### WHAT TO PRODUCE:
Every line of the material is to be returned verbatim. Pictures stay out.

= Beginning of Section =

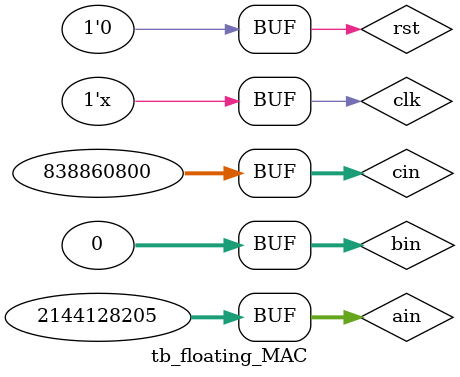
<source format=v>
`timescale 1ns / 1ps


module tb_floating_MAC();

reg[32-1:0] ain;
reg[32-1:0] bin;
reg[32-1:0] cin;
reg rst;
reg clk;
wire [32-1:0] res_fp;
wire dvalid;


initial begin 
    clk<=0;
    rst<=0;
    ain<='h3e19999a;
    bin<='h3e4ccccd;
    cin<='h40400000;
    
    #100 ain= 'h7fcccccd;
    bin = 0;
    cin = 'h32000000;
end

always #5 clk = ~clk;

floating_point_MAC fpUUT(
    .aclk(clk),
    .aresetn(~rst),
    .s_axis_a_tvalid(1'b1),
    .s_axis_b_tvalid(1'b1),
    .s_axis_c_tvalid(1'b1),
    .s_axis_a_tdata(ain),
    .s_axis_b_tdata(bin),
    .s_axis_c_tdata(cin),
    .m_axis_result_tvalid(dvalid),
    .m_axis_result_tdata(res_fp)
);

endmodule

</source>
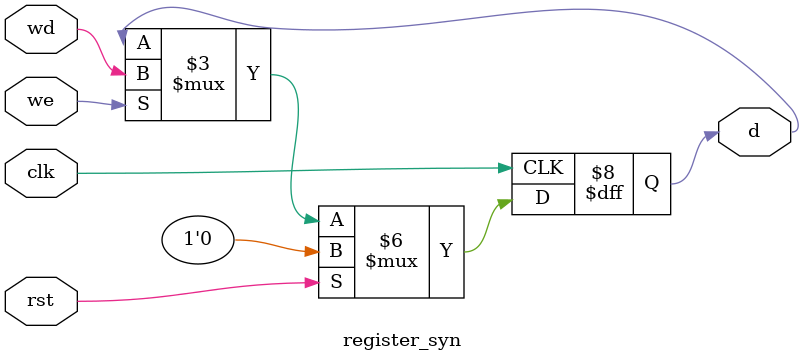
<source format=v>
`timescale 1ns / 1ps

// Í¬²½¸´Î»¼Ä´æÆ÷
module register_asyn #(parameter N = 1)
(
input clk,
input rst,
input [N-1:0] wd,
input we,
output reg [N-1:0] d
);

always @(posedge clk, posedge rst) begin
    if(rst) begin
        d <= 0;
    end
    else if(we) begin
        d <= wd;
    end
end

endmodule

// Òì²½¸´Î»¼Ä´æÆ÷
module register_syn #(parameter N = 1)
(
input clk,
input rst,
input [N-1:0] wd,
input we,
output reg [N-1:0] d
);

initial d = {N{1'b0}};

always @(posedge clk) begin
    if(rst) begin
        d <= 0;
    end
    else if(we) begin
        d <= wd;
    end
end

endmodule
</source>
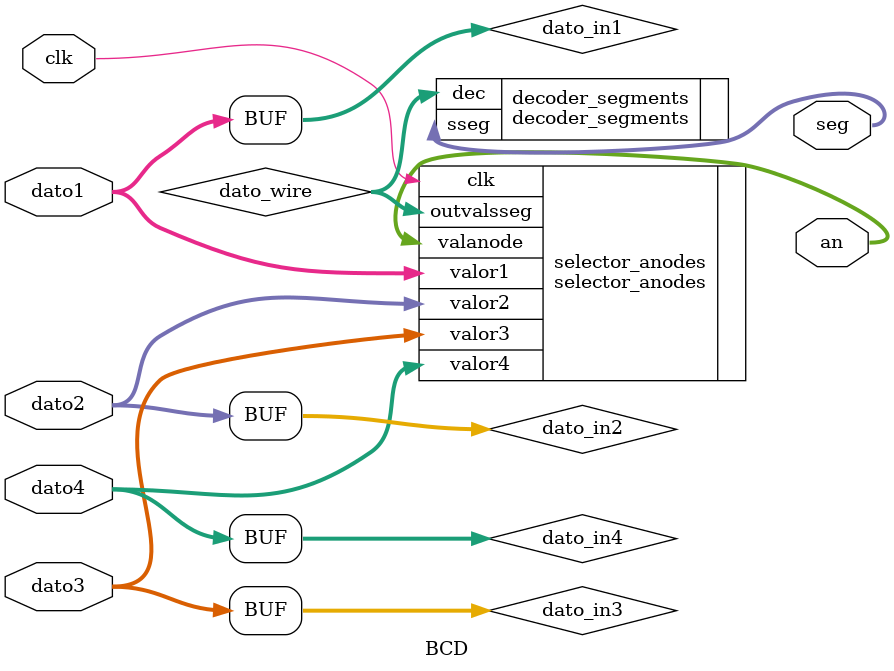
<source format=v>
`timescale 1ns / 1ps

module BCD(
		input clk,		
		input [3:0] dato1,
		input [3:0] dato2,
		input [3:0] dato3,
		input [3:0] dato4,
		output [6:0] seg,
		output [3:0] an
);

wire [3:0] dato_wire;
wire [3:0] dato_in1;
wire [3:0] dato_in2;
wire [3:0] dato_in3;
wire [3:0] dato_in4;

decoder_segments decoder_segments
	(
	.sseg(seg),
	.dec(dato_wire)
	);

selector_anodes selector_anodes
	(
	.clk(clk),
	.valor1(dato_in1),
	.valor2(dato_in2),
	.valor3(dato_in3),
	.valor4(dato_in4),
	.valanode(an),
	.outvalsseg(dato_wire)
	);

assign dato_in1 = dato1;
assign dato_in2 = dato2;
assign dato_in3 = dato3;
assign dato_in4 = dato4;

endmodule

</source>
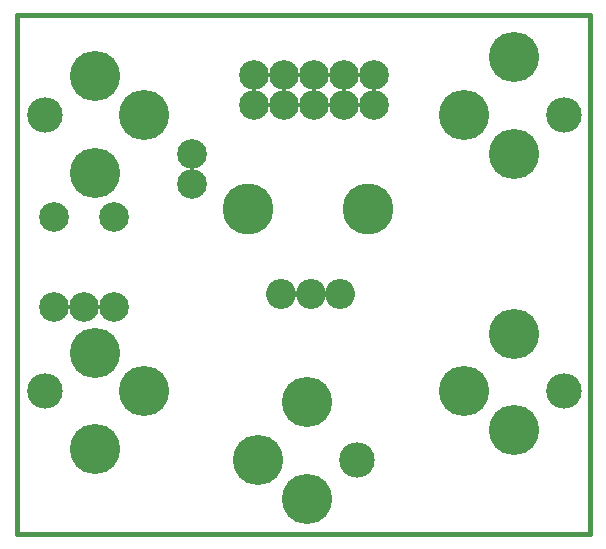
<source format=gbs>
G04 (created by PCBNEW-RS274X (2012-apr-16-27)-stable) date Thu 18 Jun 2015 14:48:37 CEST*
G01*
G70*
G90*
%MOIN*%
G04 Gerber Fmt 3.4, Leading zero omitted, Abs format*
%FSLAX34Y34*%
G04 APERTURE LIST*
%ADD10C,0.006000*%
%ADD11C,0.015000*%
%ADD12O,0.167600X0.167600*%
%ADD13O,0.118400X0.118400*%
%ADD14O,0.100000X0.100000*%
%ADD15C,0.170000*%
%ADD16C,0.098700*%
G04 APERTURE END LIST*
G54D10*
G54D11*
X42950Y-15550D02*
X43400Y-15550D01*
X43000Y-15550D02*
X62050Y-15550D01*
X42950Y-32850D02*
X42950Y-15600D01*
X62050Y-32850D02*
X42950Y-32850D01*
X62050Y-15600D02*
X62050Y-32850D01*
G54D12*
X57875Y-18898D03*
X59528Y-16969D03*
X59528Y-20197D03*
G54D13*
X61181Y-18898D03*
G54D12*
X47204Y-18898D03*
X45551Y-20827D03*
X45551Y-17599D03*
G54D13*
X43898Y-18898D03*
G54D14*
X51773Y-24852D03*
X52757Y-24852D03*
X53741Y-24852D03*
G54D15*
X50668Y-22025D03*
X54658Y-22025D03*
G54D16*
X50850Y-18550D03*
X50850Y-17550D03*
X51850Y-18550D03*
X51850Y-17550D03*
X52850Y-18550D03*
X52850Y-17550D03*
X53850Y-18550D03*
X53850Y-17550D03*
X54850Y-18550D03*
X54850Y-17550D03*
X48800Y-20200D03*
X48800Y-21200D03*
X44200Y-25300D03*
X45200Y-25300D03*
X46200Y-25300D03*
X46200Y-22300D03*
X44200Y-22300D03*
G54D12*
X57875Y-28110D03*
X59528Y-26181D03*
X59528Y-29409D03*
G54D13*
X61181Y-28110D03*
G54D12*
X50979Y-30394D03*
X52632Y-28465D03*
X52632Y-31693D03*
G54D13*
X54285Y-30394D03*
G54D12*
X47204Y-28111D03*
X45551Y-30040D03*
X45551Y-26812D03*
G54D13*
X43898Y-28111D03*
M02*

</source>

= End of Section =

### ANSWER BELOW:
<source format=v>
`timescale 1ns / 1ps


module tb_floating_MAC();

reg[32-1:0] ain;
reg[32-1:0] bin;
reg[32-1:0] cin;
reg rst;
reg clk;
wire [32-1:0] res_fp;
wire dvalid;


initial begin 
    clk<=0;
    rst<=0;
    ain<='h3e19999a;
    bin<='h3e4ccccd;
    cin<='h40400000;
    
    #100 ain= 'h7fcccccd;
    bin = 0;
    cin = 'h32000000;
end

always #5 clk = ~clk;

floating_point_MAC fpUUT(
    .aclk(clk),
    .aresetn(~rst),
    .s_axis_a_tvalid(1'b1),
    .s_axis_b_tvalid(1'b1),
    .s_axis_c_tvalid(1'b1),
    .s_axis_a_tdata(ain),
    .s_axis_b_tdata(bin),
    .s_axis_c_tdata(cin),
    .m_axis_result_tvalid(dvalid),
    .m_axis_result_tdata(res_fp)
);

endmodule

</source>
<source format=v>
`timescale 1ns / 1ps

// Í¬²½¸´Î»¼Ä´æÆ÷
module register_asyn #(parameter N = 1)
(
input clk,
input rst,
input [N-1:0] wd,
input we,
output reg [N-1:0] d
);

always @(posedge clk, posedge rst) begin
    if(rst) begin
        d <= 0;
    end
    else if(we) begin
        d <= wd;
    end
end

endmodule

// Òì²½¸´Î»¼Ä´æÆ÷
module register_syn #(parameter N = 1)
(
input clk,
input rst,
input [N-1:0] wd,
input we,
output reg [N-1:0] d
);

initial d = {N{1'b0}};

always @(posedge clk) begin
    if(rst) begin
        d <= 0;
    end
    else if(we) begin
        d <= wd;
    end
end

endmodule
</source>
<source format=v>
`timescale 1ns / 1ps

module BCD(
		input clk,		
		input [3:0] dato1,
		input [3:0] dato2,
		input [3:0] dato3,
		input [3:0] dato4,
		output [6:0] seg,
		output [3:0] an
);

wire [3:0] dato_wire;
wire [3:0] dato_in1;
wire [3:0] dato_in2;
wire [3:0] dato_in3;
wire [3:0] dato_in4;

decoder_segments decoder_segments
	(
	.sseg(seg),
	.dec(dato_wire)
	);

selector_anodes selector_anodes
	(
	.clk(clk),
	.valor1(dato_in1),
	.valor2(dato_in2),
	.valor3(dato_in3),
	.valor4(dato_in4),
	.valanode(an),
	.outvalsseg(dato_wire)
	);

assign dato_in1 = dato1;
assign dato_in2 = dato2;
assign dato_in3 = dato3;
assign dato_in4 = dato4;

endmodule

</source>
<source format=gbs>
G04 (created by PCBNEW-RS274X (2012-apr-16-27)-stable) date Thu 18 Jun 2015 14:48:37 CEST*
G01*
G70*
G90*
%MOIN*%
G04 Gerber Fmt 3.4, Leading zero omitted, Abs format*
%FSLAX34Y34*%
G04 APERTURE LIST*
%ADD10C,0.006000*%
%ADD11C,0.015000*%
%ADD12O,0.167600X0.167600*%
%ADD13O,0.118400X0.118400*%
%ADD14O,0.100000X0.100000*%
%ADD15C,0.170000*%
%ADD16C,0.098700*%
G04 APERTURE END LIST*
G54D10*
G54D11*
X42950Y-15550D02*
X43400Y-15550D01*
X43000Y-15550D02*
X62050Y-15550D01*
X42950Y-32850D02*
X42950Y-15600D01*
X62050Y-32850D02*
X42950Y-32850D01*
X62050Y-15600D02*
X62050Y-32850D01*
G54D12*
X57875Y-18898D03*
X59528Y-16969D03*
X59528Y-20197D03*
G54D13*
X61181Y-18898D03*
G54D12*
X47204Y-18898D03*
X45551Y-20827D03*
X45551Y-17599D03*
G54D13*
X43898Y-18898D03*
G54D14*
X51773Y-24852D03*
X52757Y-24852D03*
X53741Y-24852D03*
G54D15*
X50668Y-22025D03*
X54658Y-22025D03*
G54D16*
X50850Y-18550D03*
X50850Y-17550D03*
X51850Y-18550D03*
X51850Y-17550D03*
X52850Y-18550D03*
X52850Y-17550D03*
X53850Y-18550D03*
X53850Y-17550D03*
X54850Y-18550D03*
X54850Y-17550D03*
X48800Y-20200D03*
X48800Y-21200D03*
X44200Y-25300D03*
X45200Y-25300D03*
X46200Y-25300D03*
X46200Y-22300D03*
X44200Y-22300D03*
G54D12*
X57875Y-28110D03*
X59528Y-26181D03*
X59528Y-29409D03*
G54D13*
X61181Y-28110D03*
G54D12*
X50979Y-30394D03*
X52632Y-28465D03*
X52632Y-31693D03*
G54D13*
X54285Y-30394D03*
G54D12*
X47204Y-28111D03*
X45551Y-30040D03*
X45551Y-26812D03*
G54D13*
X43898Y-28111D03*
M02*

</source>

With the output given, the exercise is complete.